▸ WRITTEN TASK
If a line of the data below contains the string "rgba", count it, then state the total alone.

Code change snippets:
-=-=-=-=-
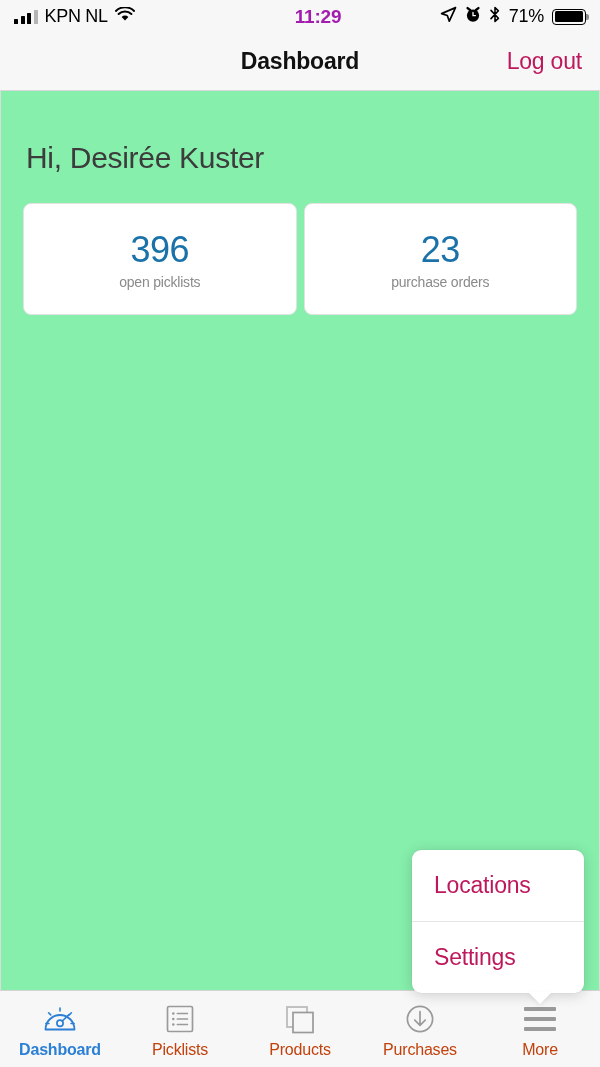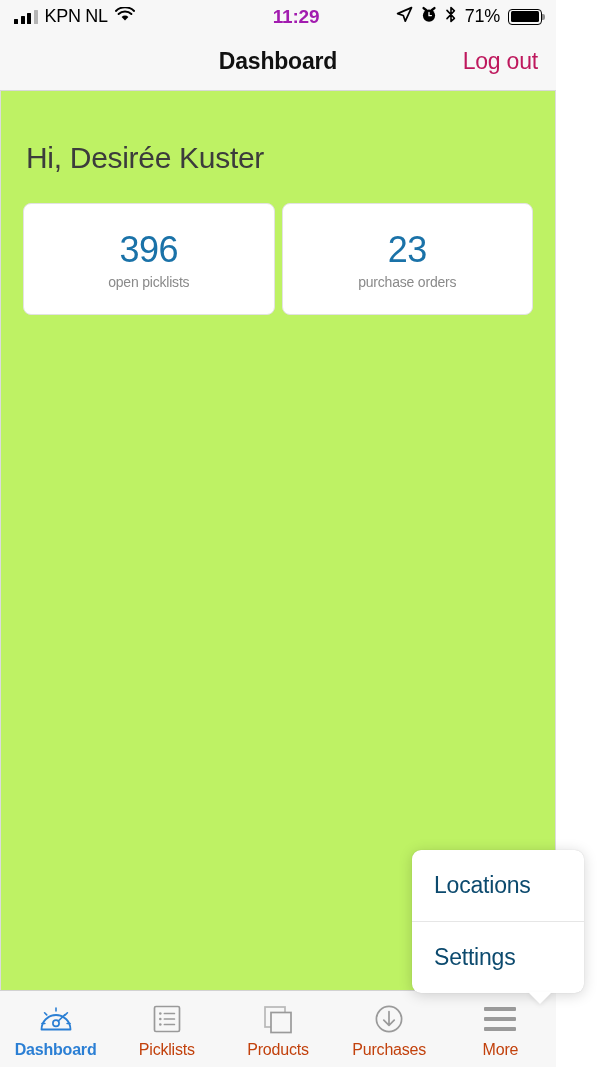--- a/index.html
+++ b/index.html
@@ -4,21 +4,21 @@
 <style>
   * { margin:0; padding:0; box-sizing:border-box; }
   html, body {
     width:600px; height:1067px;
     font-family:"Liberation Sans", sans-serif;
     background:#ffffff;
     overflow:hidden;
   }
   .phone {
     position:relative;
-    width:556px; height:1067px;
+    width:600px; height:1067px;
     display:flex; flex-direction:column;
     background:#ffffff;
   }
 
   
   .statusbar {
     height:33px;
     background:#f7f7f7;
     display:flex; align-items:center;
     padding:0 14px;
@@ -67,21 +67,21 @@
   .nav-title { font-size:23px; font-weight:bold; color:#111; letter-spacing:-0.2px; }
   .nav-action {
     position:absolute; right:18px;
     font-size:23px; color:#be185d; letter-spacing:-0.2px;
     cursor:pointer;
   }
 
   
   .content {
     flex:1 1 auto;
-    background:#bef264;
+    background:#86efac;
     border-left:1px solid #dcdcdc;
     border-right:1px solid #dcdcdc;
     position:relative;
     overflow:hidden;
   }
   .greeting {
     font-size:30px; color:#3c3c3c; font-weight:400;
     padding:50px 0 0 25px; letter-spacing:-0.3px;
   }
   .cards {
@@ -115,21 +115,21 @@
   .popover {
     position:absolute; left:412px; top:850px;
     width:172px;
     background:#fff;
     border-radius:9px;
     box-shadow:0 2px 14px rgba(0,0,0,0.17), 0 0 1px rgba(0,0,0,0.18);
     z-index:20;
   }
   .popover-item {
     padding:22px 0 22px 22px;
-    font-size:23px; color:#0c4a6e; letter-spacing:-0.2px;
+    font-size:23px; color:#be185d; letter-spacing:-0.2px;
     cursor:pointer;
   }
   .popover-item + .popover-item { border-top:1px solid #e6e6e6; }
   .popover-caret {
     position:absolute; left:116px; bottom:-11px;
     width:0; height:0;
     border-left:12px solid transparent;
     border-right:12px solid transparent;
     border-top:12px solid #fff;
     filter:drop-shadow(0 2px 2px rgba(0,0,0,0.07));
-=-=-=-=-
▸ ANSWER TO THIS PROBLEM
2